Esta visión condescendiente en negativo se da la mano con la otra condescendencia –en este caso en positivo– que flota alrededor de lo gallego; aquella que objetiviza Galicia como fenómeno siempre tierno, bonito, simpático y abrazable. Porque sí: frente a la miopía que mira al gallego como un misterioso troglodita se encuentra la presbicia de quien lo celebra como un peluche, una mascota. Hablamos del riquiñismo, concepto especialmente popular en Madrid. Es difícil conjeturar qué enunciado anticipa una conversación más plasta, si que en Barcelona te pregunten "¿vosotros sois muy españoles?" o que a las puertas del Picnic una chica con tatuajes te espete: "¡Me encantan los gallegos!".

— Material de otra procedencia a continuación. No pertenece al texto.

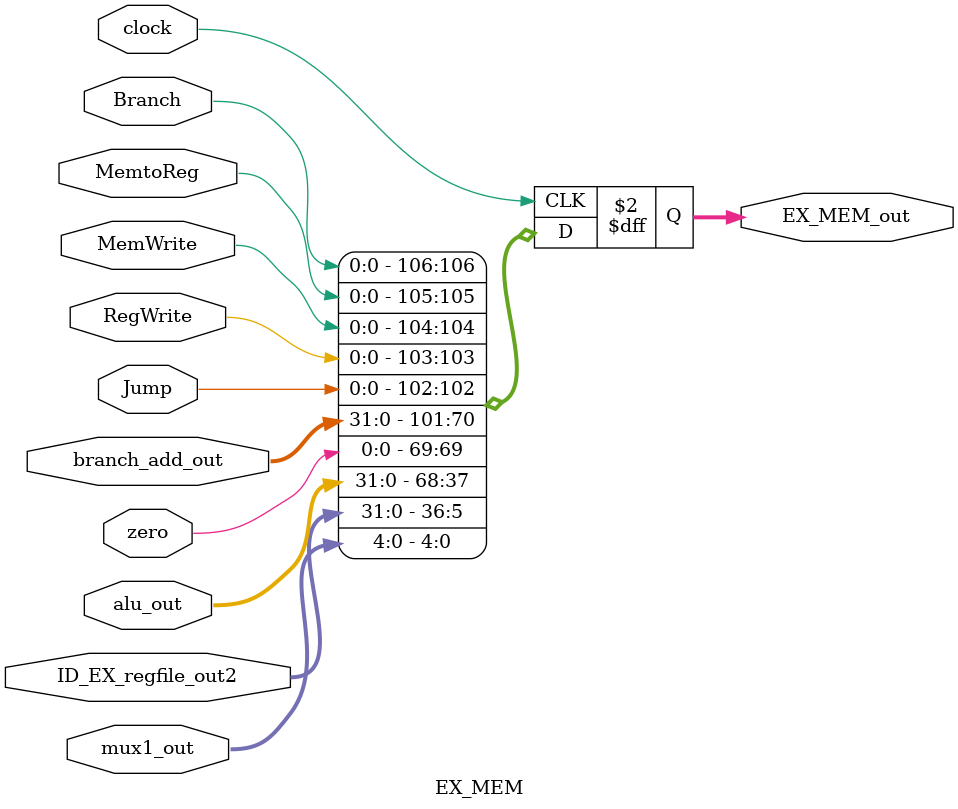
<source format=v>
module EX_MEM (clock, Branch, MemtoReg, MemWrite, RegWrite, Jump,
        branch_add_out, zero, alu_out, ID_EX_regfile_out2, mux1_out, EX_MEM_out);

    input          clock;

    // Controller signal
    input          Branch;
    input          MemtoReg;
    input          MemWrite;
    input          RegWrite;
    input          Jump;

    // Others
    input  [31: 0] branch_add_out;
    input          zero;
    input  [31: 0] alu_out;
    input  [31: 0] ID_EX_regfile_out2;
    input  [ 4: 0] mux1_out;

    output reg [106:0] EX_MEM_out;

    always @(posedge clock) begin
        EX_MEM_out = {Branch, MemtoReg, MemWrite, RegWrite, Jump,
            branch_add_out, zero, alu_out, ID_EX_regfile_out2, mux1_out};
    end

endmodule //EX_MEM

// starting index and end of each instruction
/*
    EX_MEM_out[0]  :    Branch
    EX_MEM_out[1]  :    MemtoReg
    EX_MEM_out[2]  :    MemWrite
    EX_MEM_out[3]  :    RegWrite
    EX_MEM_out[4]  :    Jump
    EX_MEM_out[36:5] :  branch_add_out
    EX_MEM_out[37]   :  zero
    EX_MEM_out[69:38]:  alu_out
    EX_MEM_out[101:70]: ID_EX_regfile_out2
    EX_MEM_out[106:102]:mux1_out
 

*/
</source>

Esto de tratar a lo gallego con condescendencia vacilante, a veces desdeñosa y a veces caritativa, tiene sentido porque es lo mismo que les pasa a los pobres. La ausencia histórica de una burguesía gallega capaz de crear un tejido industrial trae como consecuencia que se insulta y se alaba al gallego como jamás se haría con un vasco, al que también se alaba y se insulta, claro, pero desde el extremo opuesto a la condescendencia: desde el respeto. Lo cantaba Emilio José en ‘Horizonte español’, de su monumental disco ‘Agricultura livre’: "Se eu fose catalán tu serías madrileño/ odiaríamos os vascos/ que en xeral tem máis diñeiro/ achariamos o xeito de turrar pelo que é noso/ explotando os andaluzes, fastidiando os extremeños".

Conclusiones

Recientemente, Adolfo Domínguez organizó una exposición de moda en Madrid bajo el eslogan “más que un desfile, una experiencia” –ya: miedo– de nombre MORRIÑA. El evento estaba organizado por diferentes stages de galleguidad. En una esquina te encontrabas a un peliqueiro; en los vestidores, veías a una meiga y un hombre de paja deambulando entre modelos, seguido de una proyección de un videoclip de Baiuca. En la siguiente sala estaba Benedicta Sánchez –protagonista de 'O que arde', de Óliver Laxe– sentada en un banco para que la gente hablara con ella, en plan Marina Abramovic. Tuve noticia del desfile gracias a un amigo que trabajaba allí y me iba comentando, estupefacto, sus descubrimientos por WhastApp. "Si estrellas una copa contra el suelo y gritas ‘¡farsantes!’, ¿crees que te seguiría alguien?", le pregunté. "No", me contestó, "aquí nadie es gallego, vienen a hacer esto a Madrid".

Yo ahora estoy escribiendo un “Galicia para dummies”. ¿Me salva la distancia irónica, el jijí, de caer en los mismos artificios publicitarios, reduccionistas y simplones de ese desfile hecho por y para cretinos, para secundarios de la película ‘Pecker’ de John Waters? Es posible que no. La galleguidad como parque de atracciones pintoresquista es como el chapapote del Prestige, una viscosidad tumoral que acaba por empapuzarlo todo. Seamos serios: no se puede explicar Galicia más allá de tres tópicos en un artículo si no es añadiendo, a esos tres tópicos, otros quince tópicos más. Pero ¿qué es una identidad, una nación, sino una colección de clichés articulados con armonía y cierto sentido de la épica?

Espero, al menos, que este revoltijo haya servido para ayudar a que los buenos y generosos comprendan mejor nuestra voz y a que los ignorantes y los salvajes dispongan de una variedad más surtida de topicazos para hacer chistes malos.